▶ [Required action] Between the line containing "Notes to the" and the line containing "(£m) | 57.6 | 26.9 | 51.0 |" lies a run of lines; give that run again exactly, with both of those lines, and nothing else from the entries below.

Input records START

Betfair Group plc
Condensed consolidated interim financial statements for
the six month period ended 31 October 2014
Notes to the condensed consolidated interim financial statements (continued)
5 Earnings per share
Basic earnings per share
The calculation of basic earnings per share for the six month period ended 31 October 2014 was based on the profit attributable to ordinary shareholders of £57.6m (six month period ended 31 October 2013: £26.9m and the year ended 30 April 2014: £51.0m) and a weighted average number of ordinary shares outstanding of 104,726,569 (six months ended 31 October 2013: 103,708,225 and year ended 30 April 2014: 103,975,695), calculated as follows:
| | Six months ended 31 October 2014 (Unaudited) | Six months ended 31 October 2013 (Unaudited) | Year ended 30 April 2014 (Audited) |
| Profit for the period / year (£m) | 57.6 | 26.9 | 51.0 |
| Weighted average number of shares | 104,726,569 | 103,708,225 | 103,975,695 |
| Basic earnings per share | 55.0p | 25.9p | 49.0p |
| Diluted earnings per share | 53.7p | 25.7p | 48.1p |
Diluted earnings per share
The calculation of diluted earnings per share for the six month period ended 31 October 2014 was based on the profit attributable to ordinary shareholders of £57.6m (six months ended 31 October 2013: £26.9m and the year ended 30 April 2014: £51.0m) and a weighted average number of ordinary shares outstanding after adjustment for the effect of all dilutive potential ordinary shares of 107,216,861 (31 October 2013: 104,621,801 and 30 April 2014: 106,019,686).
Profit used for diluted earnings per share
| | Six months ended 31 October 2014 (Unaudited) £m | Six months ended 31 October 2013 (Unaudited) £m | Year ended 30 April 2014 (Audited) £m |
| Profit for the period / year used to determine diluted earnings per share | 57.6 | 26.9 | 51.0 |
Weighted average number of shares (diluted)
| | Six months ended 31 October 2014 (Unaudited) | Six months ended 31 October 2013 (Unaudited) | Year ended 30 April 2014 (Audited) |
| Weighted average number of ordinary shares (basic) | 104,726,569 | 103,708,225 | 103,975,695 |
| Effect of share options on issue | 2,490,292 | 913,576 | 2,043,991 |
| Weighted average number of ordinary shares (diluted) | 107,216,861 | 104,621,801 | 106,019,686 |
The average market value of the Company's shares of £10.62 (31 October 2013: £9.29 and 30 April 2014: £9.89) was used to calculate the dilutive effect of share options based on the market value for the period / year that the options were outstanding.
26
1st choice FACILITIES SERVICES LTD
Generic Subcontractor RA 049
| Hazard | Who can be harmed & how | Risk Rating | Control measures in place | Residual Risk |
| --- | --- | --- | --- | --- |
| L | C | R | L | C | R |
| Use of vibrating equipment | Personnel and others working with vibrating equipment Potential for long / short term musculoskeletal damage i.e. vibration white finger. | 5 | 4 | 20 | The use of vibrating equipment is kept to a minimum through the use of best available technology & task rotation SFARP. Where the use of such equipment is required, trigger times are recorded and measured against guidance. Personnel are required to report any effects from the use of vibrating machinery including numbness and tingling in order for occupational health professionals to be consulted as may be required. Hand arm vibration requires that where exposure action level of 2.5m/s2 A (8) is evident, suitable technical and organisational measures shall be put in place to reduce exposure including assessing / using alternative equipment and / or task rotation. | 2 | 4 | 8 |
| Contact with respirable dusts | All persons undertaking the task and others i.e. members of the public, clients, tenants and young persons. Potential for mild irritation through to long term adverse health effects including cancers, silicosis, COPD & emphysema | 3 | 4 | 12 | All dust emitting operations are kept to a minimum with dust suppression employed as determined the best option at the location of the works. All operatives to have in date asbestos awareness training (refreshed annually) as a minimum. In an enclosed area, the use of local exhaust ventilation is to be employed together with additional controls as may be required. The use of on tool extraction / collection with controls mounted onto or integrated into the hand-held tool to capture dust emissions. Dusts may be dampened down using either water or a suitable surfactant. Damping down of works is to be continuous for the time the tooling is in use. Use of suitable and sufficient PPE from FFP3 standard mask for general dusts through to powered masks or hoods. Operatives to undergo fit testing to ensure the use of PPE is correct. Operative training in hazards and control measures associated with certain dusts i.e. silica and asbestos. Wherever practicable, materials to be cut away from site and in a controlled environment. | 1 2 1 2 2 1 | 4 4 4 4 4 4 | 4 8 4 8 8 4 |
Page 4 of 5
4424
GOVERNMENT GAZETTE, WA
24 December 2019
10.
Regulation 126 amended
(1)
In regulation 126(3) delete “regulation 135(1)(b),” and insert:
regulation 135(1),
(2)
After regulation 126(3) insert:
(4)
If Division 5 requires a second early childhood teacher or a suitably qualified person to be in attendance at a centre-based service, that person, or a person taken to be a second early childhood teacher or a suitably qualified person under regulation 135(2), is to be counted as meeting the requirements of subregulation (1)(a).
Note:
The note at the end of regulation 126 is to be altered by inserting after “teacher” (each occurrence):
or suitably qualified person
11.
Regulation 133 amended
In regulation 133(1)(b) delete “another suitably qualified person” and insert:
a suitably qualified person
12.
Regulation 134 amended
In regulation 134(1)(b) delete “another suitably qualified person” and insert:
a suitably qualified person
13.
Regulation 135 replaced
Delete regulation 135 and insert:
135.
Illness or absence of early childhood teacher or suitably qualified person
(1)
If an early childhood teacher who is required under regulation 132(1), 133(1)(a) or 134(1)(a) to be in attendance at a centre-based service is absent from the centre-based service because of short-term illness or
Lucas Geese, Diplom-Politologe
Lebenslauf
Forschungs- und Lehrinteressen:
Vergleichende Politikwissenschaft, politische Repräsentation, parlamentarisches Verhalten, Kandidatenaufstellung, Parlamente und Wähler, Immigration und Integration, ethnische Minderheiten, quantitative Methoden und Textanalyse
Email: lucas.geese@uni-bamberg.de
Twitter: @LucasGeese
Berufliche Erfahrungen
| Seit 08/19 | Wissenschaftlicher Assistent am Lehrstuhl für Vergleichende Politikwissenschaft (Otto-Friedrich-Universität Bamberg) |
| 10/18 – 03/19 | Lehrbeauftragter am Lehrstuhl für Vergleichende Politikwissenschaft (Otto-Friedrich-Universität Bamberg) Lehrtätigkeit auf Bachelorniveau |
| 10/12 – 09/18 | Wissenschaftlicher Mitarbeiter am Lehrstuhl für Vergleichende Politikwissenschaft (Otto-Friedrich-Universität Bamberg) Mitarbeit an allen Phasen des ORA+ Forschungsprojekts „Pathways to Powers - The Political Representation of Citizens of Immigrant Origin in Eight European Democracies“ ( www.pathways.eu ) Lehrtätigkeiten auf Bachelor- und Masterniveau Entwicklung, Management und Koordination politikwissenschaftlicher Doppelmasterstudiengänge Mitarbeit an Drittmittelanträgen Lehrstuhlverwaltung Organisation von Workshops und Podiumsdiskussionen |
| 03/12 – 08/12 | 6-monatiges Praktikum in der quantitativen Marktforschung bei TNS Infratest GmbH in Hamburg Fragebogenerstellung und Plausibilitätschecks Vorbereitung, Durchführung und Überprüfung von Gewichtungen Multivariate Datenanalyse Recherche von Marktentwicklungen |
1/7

Input records END

▶ [Response area]
Notes to the condensed consolidated interim financial statements (continued)
5 Earnings per share
Basic earnings per share
The calculation of basic earnings per share for the six month period ended 31 October 2014 was based on the profit attributable to ordinary shareholders of £57.6m (six month period ended 31 October 2013: £26.9m and the year ended 30 April 2014: £51.0m) and a weighted average number of ordinary shares outstanding of 104,726,569 (six months ended 31 October 2013: 103,708,225 and year ended 30 April 2014: 103,975,695), calculated as follows:
| | Six months ended 31 October 2014 (Unaudited) | Six months ended 31 October 2013 (Unaudited) | Year ended 30 April 2014 (Audited) |
| Profit for the period / year (£m) | 57.6 | 26.9 | 51.0 |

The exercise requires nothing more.